**SOURCE MATERIAL:**
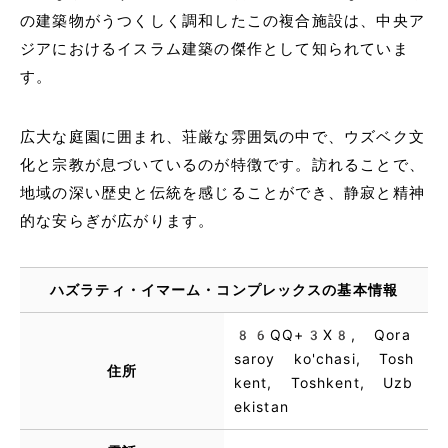
の建築物がうつくしく調和したこの複合施設は、中央ア
ジアにおけるイスラム建築の傑作として知られていま
す。
広大な庭園に囲まれ、荘厳な雰囲気の中で、ウズベク文
化と宗教が息づいているのが特徴です。訪れることで、
地域の深い歴史と伝統を感じることができ、静寂と精神
的な安らぎが広がります。
ハズラティ・イマーム・コンプレックスの基本情報
86QQ+3X8, Qora
saroy ko'chasi, Тоsh
住所
kent, Toshkent, Uzb
ekistan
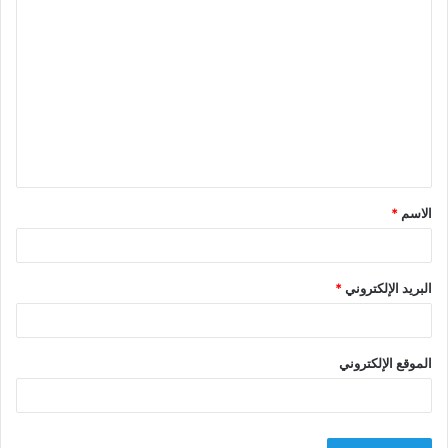
ا
ل
ت
ع
ل
ي
ق
الاسم
*
*
البريد الإلكتروني
*
الموقع الإلكتروني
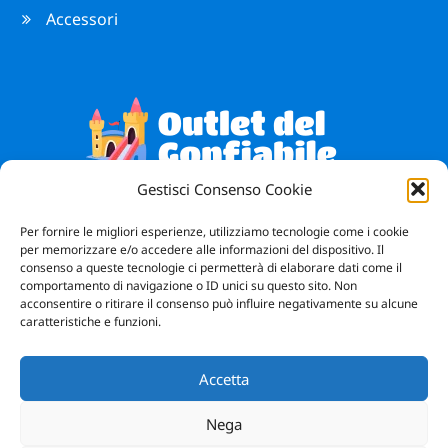
Accessori
Gestisci Consenso Cookie
Vendita Giochi Gonfiabili
Bergamo
Per fornire le migliori esperienze, utilizziamo tecnologie come i cookie
per memorizzare e/o accedere alle informazioni del dispositivo. Il
consenso a queste tecnologie ci permetterà di elaborare dati come il
Facebook
Instagram
WhatsApp
comportamento di navigazione o ID unici su questo sito. Non
acconsentire o ritirare il consenso può influire negativamente su alcune
caratteristiche e funzioni.
Accetta
Nega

**ACTION ITEM:**
Leaving out only the pictures, return the material above unchanged.

**OUTPUT BELOW:**
の建築物がうつくしく調和したこの複合施設は、中央ア
ジアにおけるイスラム建築の傑作として知られていま
す。
広大な庭園に囲まれ、荘厳な雰囲気の中で、ウズベク文
化と宗教が息づいているのが特徴です。訪れることで、
地域の深い歴史と伝統を感じることができ、静寂と精神
的な安らぎが広がります。
ハズラティ・イマーム・コンプレックスの基本情報
86QQ+3X8, Qora
saroy ko'chasi, Тоsh
住所
kent, Toshkent, Uzb
ekistan
ا
ل
ت
ع
ل
ي
ق
الاسم
*
*
البريد الإلكتروني
*
الموقع الإلكتروني
Accessori
Gestisci Consenso Cookie
Vendita Giochi Gonfiabili
Bergamo
Per fornire le migliori esperienze, utilizziamo tecnologie come i cookie
per memorizzare e/o accedere alle informazioni del dispositivo. Il
consenso a queste tecnologie ci permetterà di elaborare dati come il
Facebook
Instagram
WhatsApp
comportamento di navigazione o ID unici su questo sito. Non
acconsentire o ritirare il consenso può influire negativamente su alcune
caratteristiche e funzioni.
Accetta
Nega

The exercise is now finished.